──────── INFORMATION SUPPLIED ────────

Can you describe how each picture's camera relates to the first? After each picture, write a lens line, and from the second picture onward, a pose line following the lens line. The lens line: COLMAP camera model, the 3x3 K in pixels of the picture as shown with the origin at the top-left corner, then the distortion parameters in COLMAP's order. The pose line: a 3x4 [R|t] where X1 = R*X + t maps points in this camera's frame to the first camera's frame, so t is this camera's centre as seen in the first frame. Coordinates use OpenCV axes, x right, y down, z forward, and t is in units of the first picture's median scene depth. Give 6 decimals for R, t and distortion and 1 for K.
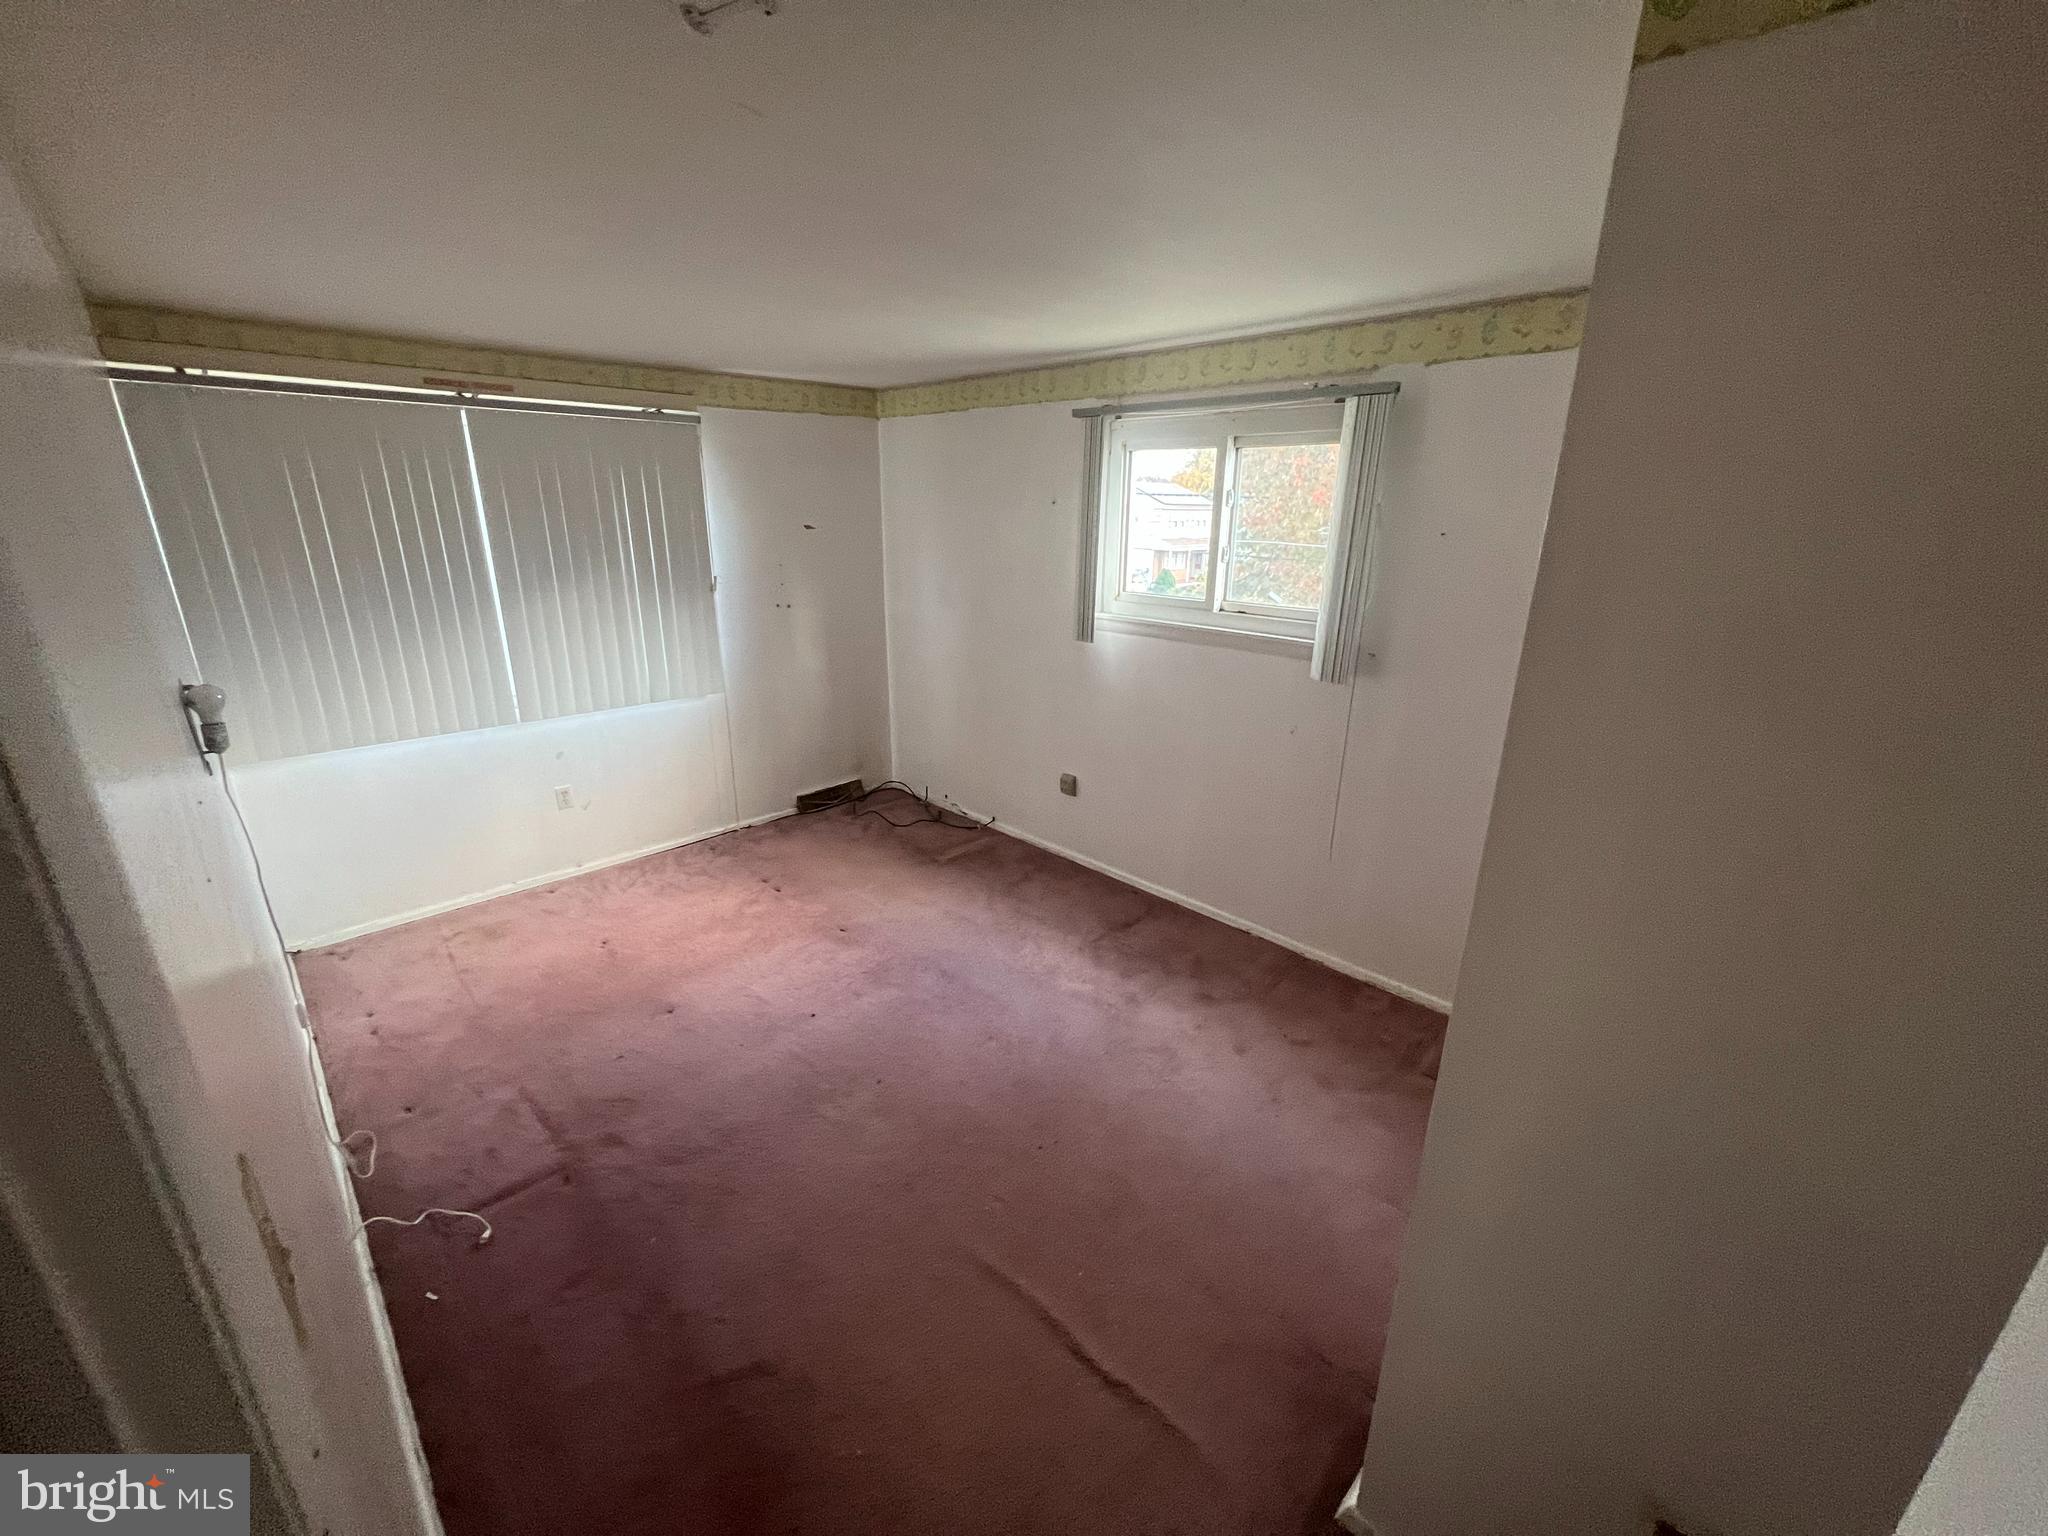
lens RADIAL K [[828.2, 0, 1018.6], [0, 828.2, 770.3], [0, 0, 1]] dist [-0.001276, 0.000971]
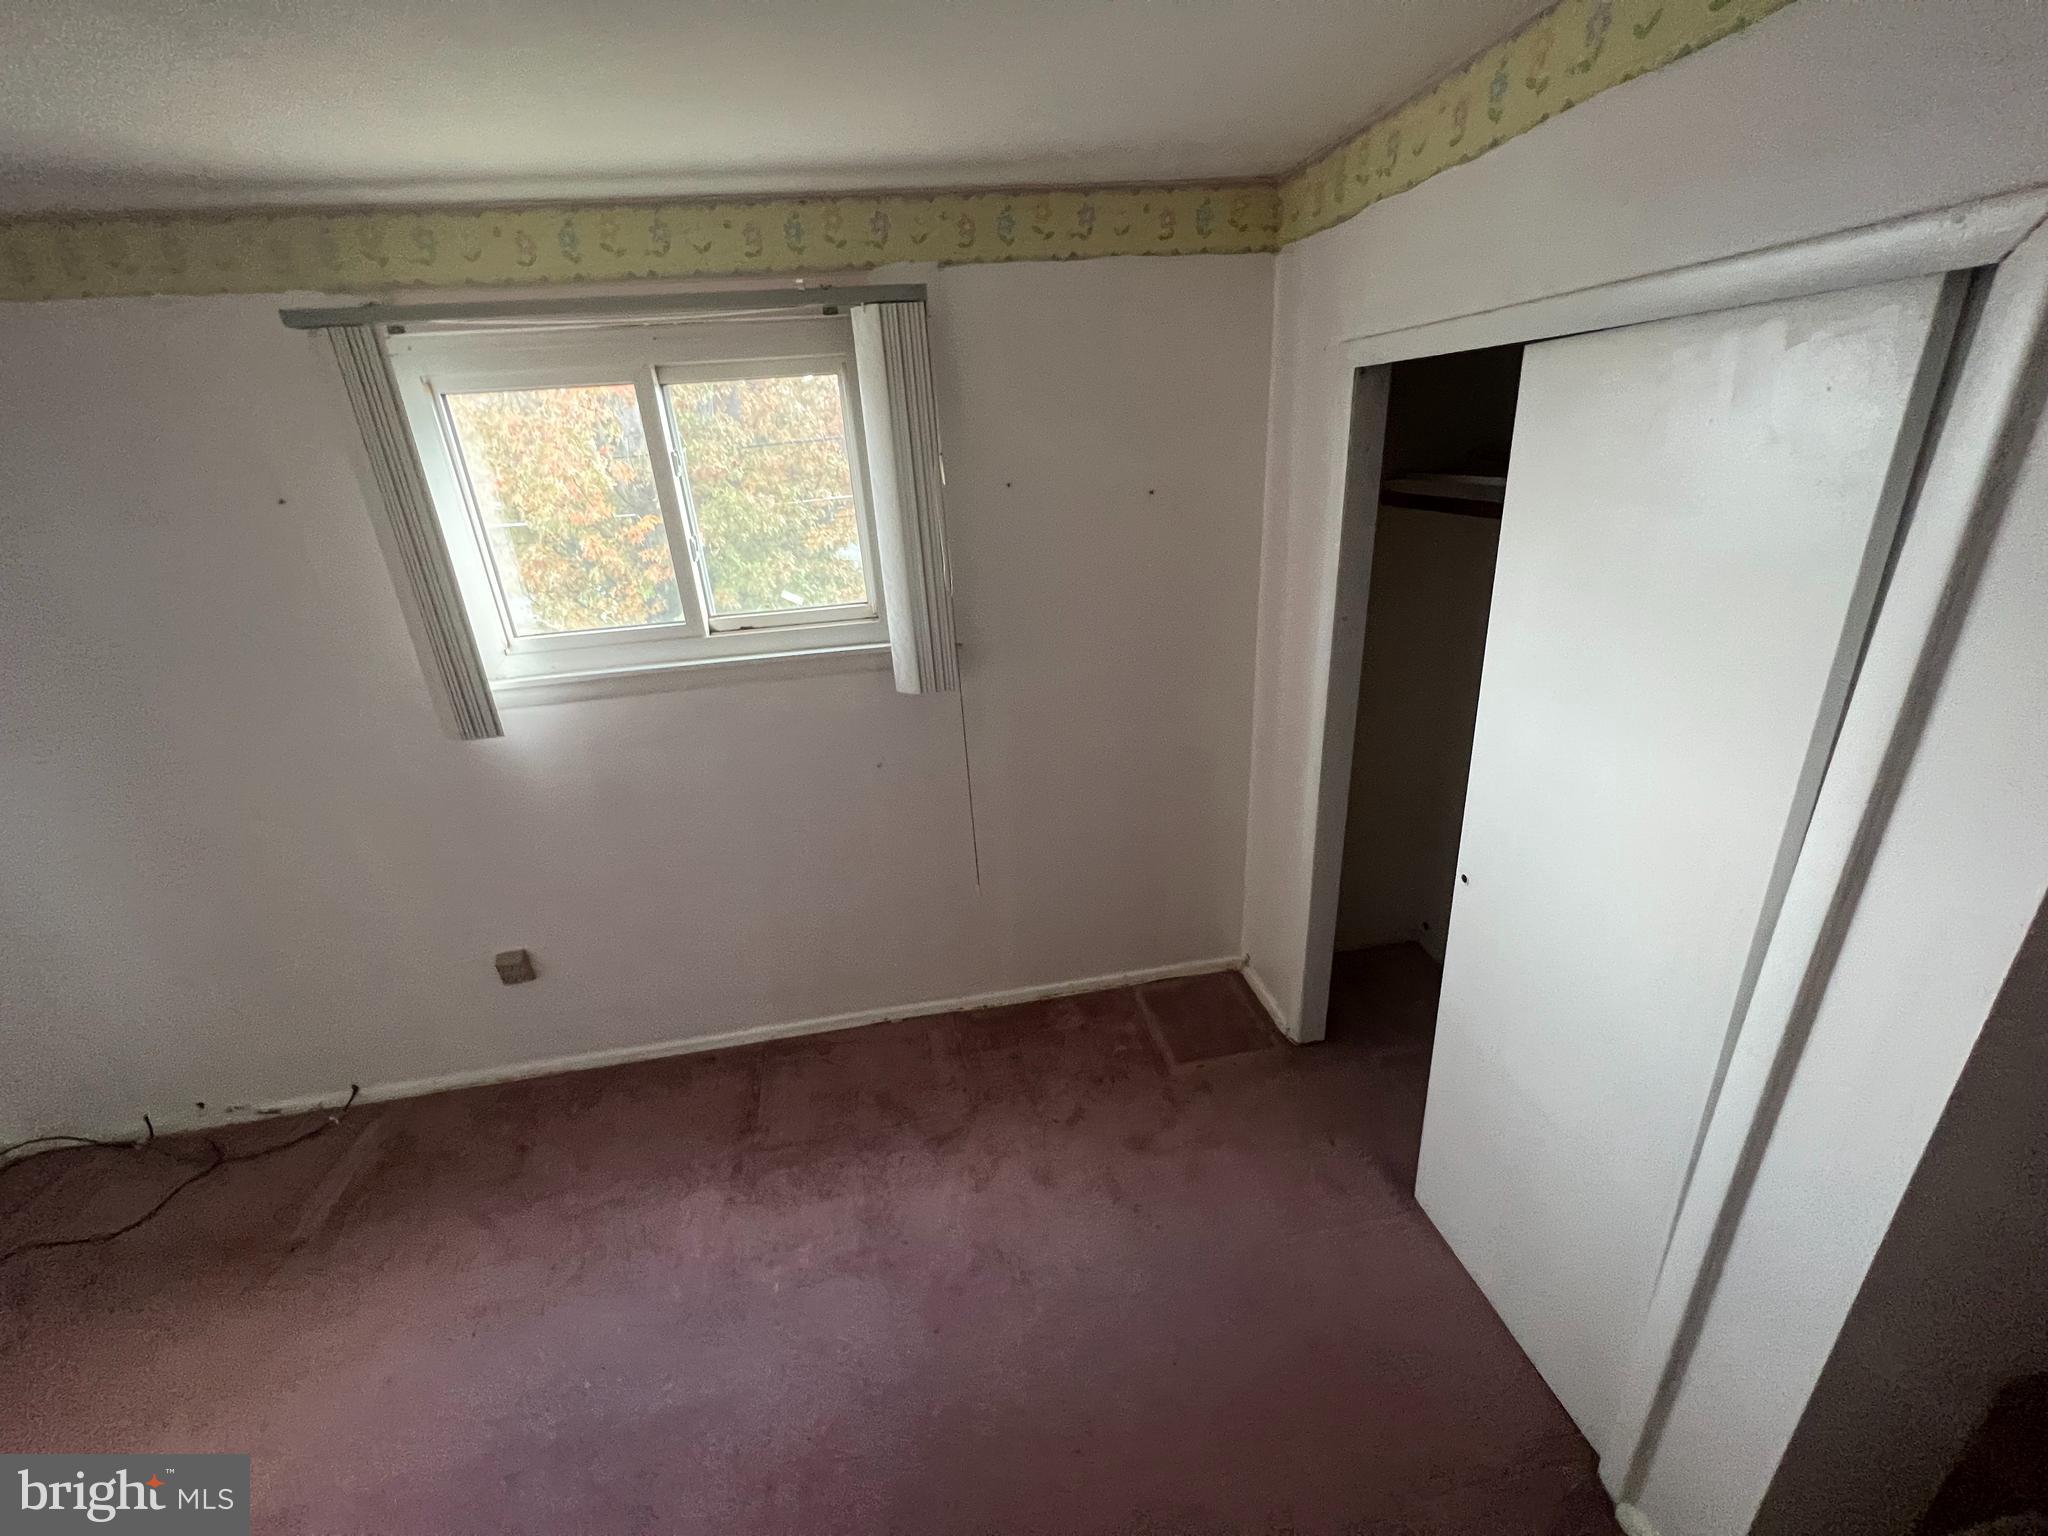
lens RADIAL K [[828.2, 0, 1021.8], [0, 828.2, 767.2], [0, 0, 1]] dist [-0.001276, 0.000971]
pose [[0.571870, -0.351269, 0.741333, -0.149212], [0.316563, 0.928184, 0.195606, -0.144201], [-0.756804, 0.122817, 0.642000, 0.394244]]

────────

PROBLEM DETAILS: Start to finish, write out the data above exactly, omitting all pictures.

ANSWER TO THIS PROBLEM:
Can you describe how each picture's camera relates to the first? After each picture, write a lens line, and from the second picture onward, a pose line following the lens line. The lens line: COLMAP camera model, the 3x3 K in pixels of the picture as shown with the origin at the top-left corner, then the distortion parameters in COLMAP's order. The pose line: a 3x4 [R|t] where X1 = R*X + t maps points in this camera's frame to the first camera's frame, so t is this camera's centre as seen in the first frame. Coordinates use OpenCV axes, x right, y down, z forward, and t is in units of the first picture's median scene depth. Give 6 decimals for R, t and distortion and 1 for K.
lens RADIAL K [[828.2, 0, 1018.6], [0, 828.2, 770.3], [0, 0, 1]] dist [-0.001276, 0.000971]
lens RADIAL K [[828.2, 0, 1021.8], [0, 828.2, 767.2], [0, 0, 1]] dist [-0.001276, 0.000971]
pose [[0.571870, -0.351269, 0.741333, -0.149212], [0.316563, 0.928184, 0.195606, -0.144201], [-0.756804, 0.122817, 0.642000, 0.394244]]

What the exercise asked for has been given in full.